All the economies have one principle in common. No matter what is done, expenditures cannot exceed income. This is given as an important issue, fundamental to the notion of ‘economy.’ The rest of the second book relates historical events that created important ways in which economies began to function more efficiently and gives the origins of certain terms still in use today. The main topic is the flow of money through any economy and particular events.

Aristotle also established a difference between economics and chrematistics that would be foundational in medieval thought. For Aristotle, the accumulation of money itself is an unnatural activity that dehumanizes those who practice it.

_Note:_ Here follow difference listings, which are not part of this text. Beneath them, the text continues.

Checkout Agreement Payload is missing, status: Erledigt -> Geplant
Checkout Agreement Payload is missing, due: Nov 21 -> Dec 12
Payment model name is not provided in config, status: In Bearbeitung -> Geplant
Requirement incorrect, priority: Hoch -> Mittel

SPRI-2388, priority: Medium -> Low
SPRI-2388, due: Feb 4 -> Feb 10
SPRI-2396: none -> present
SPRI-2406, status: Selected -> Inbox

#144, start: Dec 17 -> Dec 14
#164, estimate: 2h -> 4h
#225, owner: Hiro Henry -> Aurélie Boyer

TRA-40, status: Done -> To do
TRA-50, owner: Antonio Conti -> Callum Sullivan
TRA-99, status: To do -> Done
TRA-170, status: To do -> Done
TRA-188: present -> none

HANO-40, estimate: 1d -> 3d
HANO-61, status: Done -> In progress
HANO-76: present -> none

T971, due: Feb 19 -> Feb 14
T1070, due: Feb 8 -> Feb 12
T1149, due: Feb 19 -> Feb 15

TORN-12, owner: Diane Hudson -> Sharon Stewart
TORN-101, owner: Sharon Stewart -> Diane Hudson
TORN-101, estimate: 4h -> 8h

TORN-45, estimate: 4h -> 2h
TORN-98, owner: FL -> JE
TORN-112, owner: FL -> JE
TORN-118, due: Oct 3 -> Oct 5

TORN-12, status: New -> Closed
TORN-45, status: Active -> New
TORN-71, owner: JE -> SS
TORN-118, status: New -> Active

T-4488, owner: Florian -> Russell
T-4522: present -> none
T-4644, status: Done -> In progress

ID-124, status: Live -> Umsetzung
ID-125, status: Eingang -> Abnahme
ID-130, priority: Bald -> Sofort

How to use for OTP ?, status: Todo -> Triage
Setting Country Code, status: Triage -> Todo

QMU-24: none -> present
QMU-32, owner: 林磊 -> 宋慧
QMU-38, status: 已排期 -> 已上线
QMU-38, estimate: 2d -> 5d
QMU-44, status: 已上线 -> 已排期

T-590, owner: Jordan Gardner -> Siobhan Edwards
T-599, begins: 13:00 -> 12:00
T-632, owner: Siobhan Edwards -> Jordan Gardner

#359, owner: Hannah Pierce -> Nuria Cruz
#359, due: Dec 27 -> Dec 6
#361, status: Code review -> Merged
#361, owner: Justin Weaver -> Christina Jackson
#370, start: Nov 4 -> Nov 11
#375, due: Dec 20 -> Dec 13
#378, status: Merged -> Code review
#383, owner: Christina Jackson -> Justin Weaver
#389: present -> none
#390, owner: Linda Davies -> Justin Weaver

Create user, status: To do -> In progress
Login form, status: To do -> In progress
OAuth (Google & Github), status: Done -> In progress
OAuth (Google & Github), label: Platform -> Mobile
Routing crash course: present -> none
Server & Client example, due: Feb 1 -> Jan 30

War, and more specifically overall protection of countries, gave rise to many forms of loans, debt, increased taxes, and complex investments. War demanded an increase of money to cover expenses. So, places like Athens needed either to borrow money from other places or be given men (mercenaries) through specific financial arrangements.

Other events like paying for sea exploration and schooling also increased different types of money exchange, further stimulating economies. In sum, the treatise provides a view of Fourth-century Greek economic practices from the macro levels all the way down to various micro levels. Observing these can still be relevant today.

The third book is only known from Latin versions of the original Greek and deals with the relationship between husband and wife.